TASK DESCRIPTION
Select every line of the data below that contains the word "disponibles", and copy each one in full. Matches must have the same capitalization.

*** MATERIAL PROVIDED ***

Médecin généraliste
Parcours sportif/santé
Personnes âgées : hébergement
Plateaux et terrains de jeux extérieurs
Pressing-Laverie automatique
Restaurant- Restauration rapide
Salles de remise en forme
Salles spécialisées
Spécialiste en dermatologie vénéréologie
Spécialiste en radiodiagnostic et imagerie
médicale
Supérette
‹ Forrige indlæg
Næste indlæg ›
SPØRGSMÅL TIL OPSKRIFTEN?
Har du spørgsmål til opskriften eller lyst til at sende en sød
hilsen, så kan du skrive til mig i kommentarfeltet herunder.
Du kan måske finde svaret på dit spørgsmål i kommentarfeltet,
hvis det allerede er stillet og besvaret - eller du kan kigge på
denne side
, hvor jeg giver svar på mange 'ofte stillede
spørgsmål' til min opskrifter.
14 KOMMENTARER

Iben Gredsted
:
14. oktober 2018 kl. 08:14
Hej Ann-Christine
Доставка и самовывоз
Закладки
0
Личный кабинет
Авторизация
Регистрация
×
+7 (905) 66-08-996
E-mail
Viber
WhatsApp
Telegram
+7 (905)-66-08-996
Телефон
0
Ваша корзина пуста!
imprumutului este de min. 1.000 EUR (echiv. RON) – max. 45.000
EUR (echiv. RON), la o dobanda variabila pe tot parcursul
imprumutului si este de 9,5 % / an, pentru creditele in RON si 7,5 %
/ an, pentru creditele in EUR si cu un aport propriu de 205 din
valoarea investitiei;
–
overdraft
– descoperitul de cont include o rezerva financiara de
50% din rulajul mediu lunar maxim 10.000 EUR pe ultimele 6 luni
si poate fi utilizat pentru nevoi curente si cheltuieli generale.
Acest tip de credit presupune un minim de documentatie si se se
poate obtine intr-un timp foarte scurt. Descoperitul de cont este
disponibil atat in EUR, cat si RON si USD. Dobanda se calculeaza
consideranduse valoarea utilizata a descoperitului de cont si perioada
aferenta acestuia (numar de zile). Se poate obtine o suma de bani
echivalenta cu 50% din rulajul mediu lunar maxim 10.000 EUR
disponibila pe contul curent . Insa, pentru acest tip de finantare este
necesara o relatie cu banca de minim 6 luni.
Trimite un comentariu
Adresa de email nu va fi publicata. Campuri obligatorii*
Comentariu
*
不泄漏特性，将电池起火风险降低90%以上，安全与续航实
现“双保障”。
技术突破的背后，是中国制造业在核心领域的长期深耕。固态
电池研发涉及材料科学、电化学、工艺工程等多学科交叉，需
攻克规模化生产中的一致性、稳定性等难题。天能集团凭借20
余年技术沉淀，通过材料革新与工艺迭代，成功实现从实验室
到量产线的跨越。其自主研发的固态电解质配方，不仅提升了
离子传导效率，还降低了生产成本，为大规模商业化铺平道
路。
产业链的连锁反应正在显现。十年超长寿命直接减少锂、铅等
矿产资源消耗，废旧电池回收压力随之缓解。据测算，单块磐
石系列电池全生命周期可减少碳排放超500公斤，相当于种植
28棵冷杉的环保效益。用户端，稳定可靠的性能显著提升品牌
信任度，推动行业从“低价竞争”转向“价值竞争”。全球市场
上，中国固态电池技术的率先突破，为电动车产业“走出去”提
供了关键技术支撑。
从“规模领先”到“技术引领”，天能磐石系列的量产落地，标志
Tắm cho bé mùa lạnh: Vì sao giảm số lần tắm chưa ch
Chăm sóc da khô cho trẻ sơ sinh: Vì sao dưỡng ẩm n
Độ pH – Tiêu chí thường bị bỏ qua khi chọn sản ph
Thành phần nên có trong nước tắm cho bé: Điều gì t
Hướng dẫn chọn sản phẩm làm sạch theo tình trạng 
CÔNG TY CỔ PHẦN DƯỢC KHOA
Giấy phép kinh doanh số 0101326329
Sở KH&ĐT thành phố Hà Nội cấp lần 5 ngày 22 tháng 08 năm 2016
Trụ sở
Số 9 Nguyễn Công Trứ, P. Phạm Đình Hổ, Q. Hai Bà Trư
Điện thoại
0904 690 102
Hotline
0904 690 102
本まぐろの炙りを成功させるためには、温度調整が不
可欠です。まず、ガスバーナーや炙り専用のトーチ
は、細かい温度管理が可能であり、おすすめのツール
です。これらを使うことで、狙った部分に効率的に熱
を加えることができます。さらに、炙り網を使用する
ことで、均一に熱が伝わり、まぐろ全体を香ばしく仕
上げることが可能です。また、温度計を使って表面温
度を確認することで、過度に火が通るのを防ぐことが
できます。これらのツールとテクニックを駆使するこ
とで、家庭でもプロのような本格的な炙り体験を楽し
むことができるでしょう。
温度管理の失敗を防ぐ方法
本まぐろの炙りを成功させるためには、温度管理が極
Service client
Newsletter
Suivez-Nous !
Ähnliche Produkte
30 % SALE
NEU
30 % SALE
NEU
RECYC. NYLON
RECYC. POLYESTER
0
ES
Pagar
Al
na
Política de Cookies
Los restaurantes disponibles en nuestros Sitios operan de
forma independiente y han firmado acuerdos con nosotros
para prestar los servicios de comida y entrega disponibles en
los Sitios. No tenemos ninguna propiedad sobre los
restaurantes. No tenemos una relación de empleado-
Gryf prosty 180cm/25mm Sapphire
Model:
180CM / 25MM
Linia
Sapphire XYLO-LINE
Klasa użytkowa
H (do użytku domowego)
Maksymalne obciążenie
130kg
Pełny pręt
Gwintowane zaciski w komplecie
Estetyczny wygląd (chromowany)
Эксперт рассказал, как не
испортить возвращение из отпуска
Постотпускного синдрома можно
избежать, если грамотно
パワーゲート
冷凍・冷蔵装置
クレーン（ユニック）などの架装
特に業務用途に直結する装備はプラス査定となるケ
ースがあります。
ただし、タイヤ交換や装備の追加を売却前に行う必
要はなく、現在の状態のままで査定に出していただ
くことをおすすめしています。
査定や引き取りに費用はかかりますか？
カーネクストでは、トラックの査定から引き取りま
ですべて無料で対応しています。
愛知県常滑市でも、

*** End of MATERIAL PROVIDED ***

RESULT FOR THIS TASK
Los restaurantes disponibles en nuestros Sitios operan de
para prestar los servicios de comida y entrega disponibles en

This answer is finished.